My favourite Homeric Hexameter

100_0659 Time has not done any favours for Sir William Watson. Time, in fact, has not served any of the patriotic verse writers of the early twentieth century particularly well, but Rudyard Kipling gets credit for hidden depths as well as sympathy for losing his son in World War One, and Henry Newbolt (‘Play up! Play up! And play the game!’) still gets quoted for British Imperial Poetry at its most jingoistic. The poetry of Sir William Watson, by contrast, was neither subtle or ambivalent enough to stand on its own merits, nor tasteless enough for notoriety. Born in 1858, he proved to be a staunch Victorian and literary conservative and could not or would not assimilate the increasingly influential modernist movement into his poetry. By the time of his death in 1935, his entry in the Oxford Dictionary of National Biography records that he was almost totally forgotten, and many were surprised that he had survived so long into the new century. He is now out of print, rarely anthologised and few even among academic specialists spare him a thought from day to day.

Such is literary fame. Some very few writers, like Shakespeare or Austen, may write volumes, and find that future generations will prize every word of them, and treasure every signature and trace they leave in the world. Others write volumes, and find of their hundreds of thousands of words a couple of poems survive, or a single book. Others may only contribute a single line or a phrase that bobs like a lonely spar on the surface of an ocean, into whose forgotten depths the edifice it was once part of has plunged without a trace. Some, like Sir William Watson, are almost completely forgotten – yet if I had to nominate a single line of his poetry to survive the cataclysm, I’d opt for the first line of his Hymn to the Sea:

Lover whose vehement kisses on lips irresponsive are squandered

This is a verse form called a Homeric, or Dactylic, Hexameter, consisting of a metrical foot of one stressed and two unstressed syllables, repeated six times. It is an English version of the Ancient Greek metre in which the Iliad and Odyssey were written, and one that proved to be bizarrely popular throughout the nineteenth century. The flaws of the English hexameter are obvious to anyone who tries to read or to write a such a poem – such as Coleridge, who complained:

All my hexameters fly, like stags pursued by the staghounds,
Breathless and panting, and ready to drop, yet flying still onwards,
I would full fain pull in my hard-mouthed runaway hunter ;
But our English Spondeans are clumsy yet impotent curb-reins ;
And so to make him go slowly, no way left have I but to lame him.

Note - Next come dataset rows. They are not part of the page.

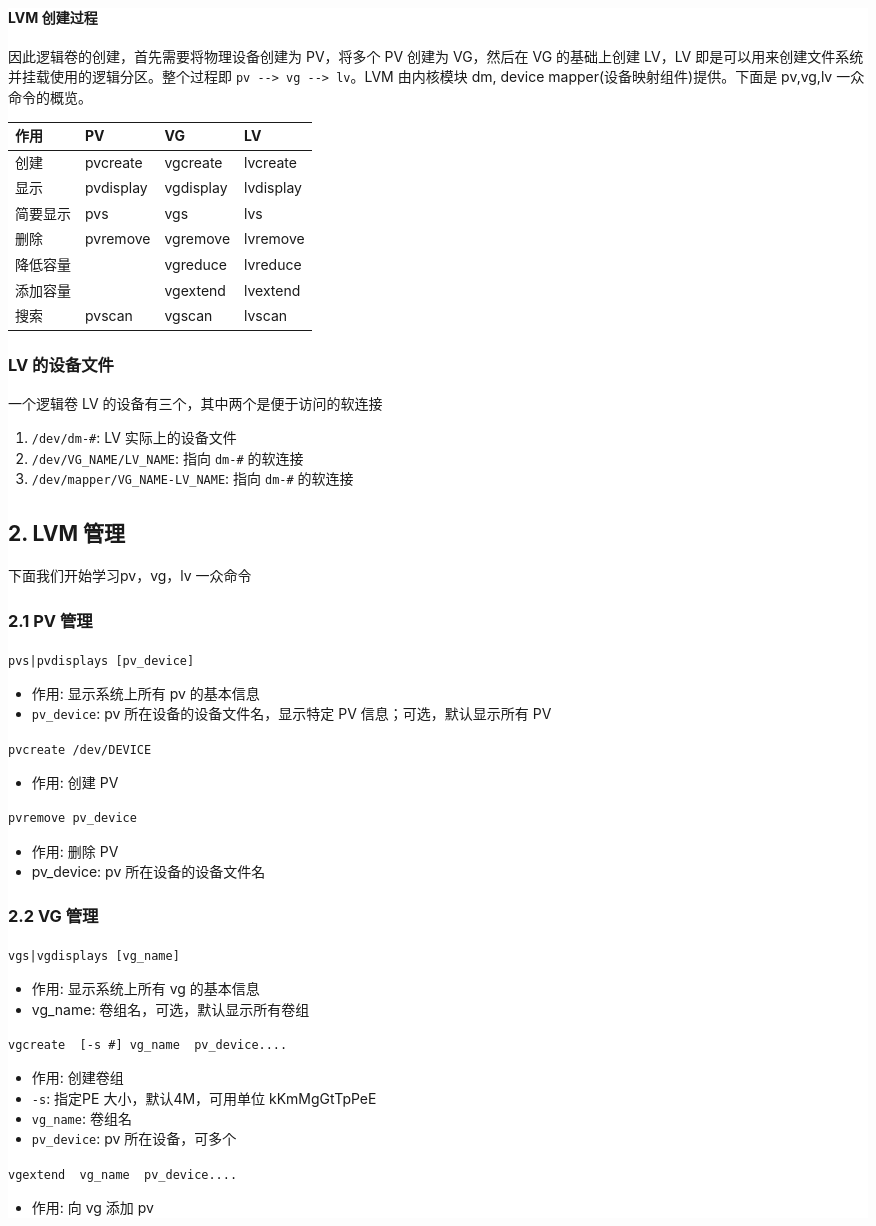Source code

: #### LVM 创建过程
因此逻辑卷的创建，首先需要将物理设备创建为 PV，将多个 PV 创建为 VG，然后在 VG 的基础上创建 LV，LV 即是可以用来创建文件系统并挂载使用的逻辑分区。整个过程即 `pv --> vg --> lv`。LVM 由内核模块 dm, device mapper(设备映射组件)提供。下面是 pv,vg,lv 一众命令的概览。

|作用|PV|VG|LV|
|:---|:---|:---|:---|
|创建|pvcreate|vgcreate|lvcreate|
|显示|pvdisplay|vgdisplay|lvdisplay|
|简要显示|pvs|vgs|lvs|
|删除|pvremove|vgremove|lvremove|
|降低容量||vgreduce|lvreduce|
|添加容量||vgextend|lvextend|
|搜索|pvscan|vgscan|lvscan|


### LV 的设备文件
一个逻辑卷 LV 的设备有三个，其中两个是便于访问的软连接
1. `/dev/dm-#`: LV 实际上的设备文件
2. `/dev/VG_NAME/LV_NAME`: 指向 `dm-#` 的软连接
3. `/dev/mapper/VG_NAME-LV_NAME`: 指向 `dm-#` 的软连接

## 2. LVM 管理
下面我们开始学习pv，vg，lv 一众命令
### 2.1 PV 管理
`pvs|pvdisplays [pv_device]`
- 作用: 显示系统上所有 pv 的基本信息
- `pv_device`: pv 所在设备的设备文件名，显示特定 PV 信息；可选，默认显示所有 PV

`pvcreate /dev/DEVICE`
- 作用: 创建 PV

`pvremove pv_device`
- 作用: 删除 PV
- pv_device: pv 所在设备的设备文件名

### 2.2 VG 管理
`vgs|vgdisplays [vg_name]`
- 作用: 显示系统上所有 vg 的基本信息
- vg_name: 卷组名，可选，默认显示所有卷组

`vgcreate  [-s #] vg_name  pv_device....`
- 作用: 创建卷组
- `-s`: 指定PE 大小，默认4M，可用单位 kKmMgGtTpPeE
- `vg_name`: 卷组名
- `pv_device`: pv 所在设备，可多个

`vgextend  vg_name  pv_device....`
- 作用: 向 vg 添加 pv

In English, it is a forced, unnatural metre, turgid, droningly repetitive, almost impossible to rhyme (though Swinburne made a good shot at it) and which owes its nineteenth century popularity entirely to the novelty and difficulty of the metre, and the cultural cachet of its Homeric associations. The most famous and readable works in it are Henry Wadsworth Longfellow’s Evangeline, and Robert Southey’s notorious A Vision of Judgement, which includes lines like:

Thus as I stood, the bell which awhile from its warning had rested,
Sent forth its note again, toll, toll, thro’ the silence of evening.

And which inspired a brilliant parody by Byron, in the far more expressive form of ottava rima.

Having found the dactyllic hexameter completely unsuited to the English language, it is surprising to find that in Sir William Watson’s line, it almost works. The poem as a whole quickly gets repetitive, but in the musical phrase

Lover whose vehement kisses on lips irresponsive are squandered

I can find what the English hexameter has universally lacked: the marriage of sound and sense. In the whispering of the repeated sibilance; in the crash of the opening stresses and the melancholy, long, withdrawing roar of the weaker syllables, there is something evocative of the very motion of the sea, the ‘tremulous cadence slow’ that haunts Arnold’s ‘Dover Beach’ and Tennyson’s ‘Passing the Bar’. Counterpointed by the strikingly original image of the sea imparting her passionate kisses to the land, it makes this single dactylic hexameter as close to perfect as the English language can make it. It is a line well worth remembering, and one which I do remember, every time I go down to the seashore.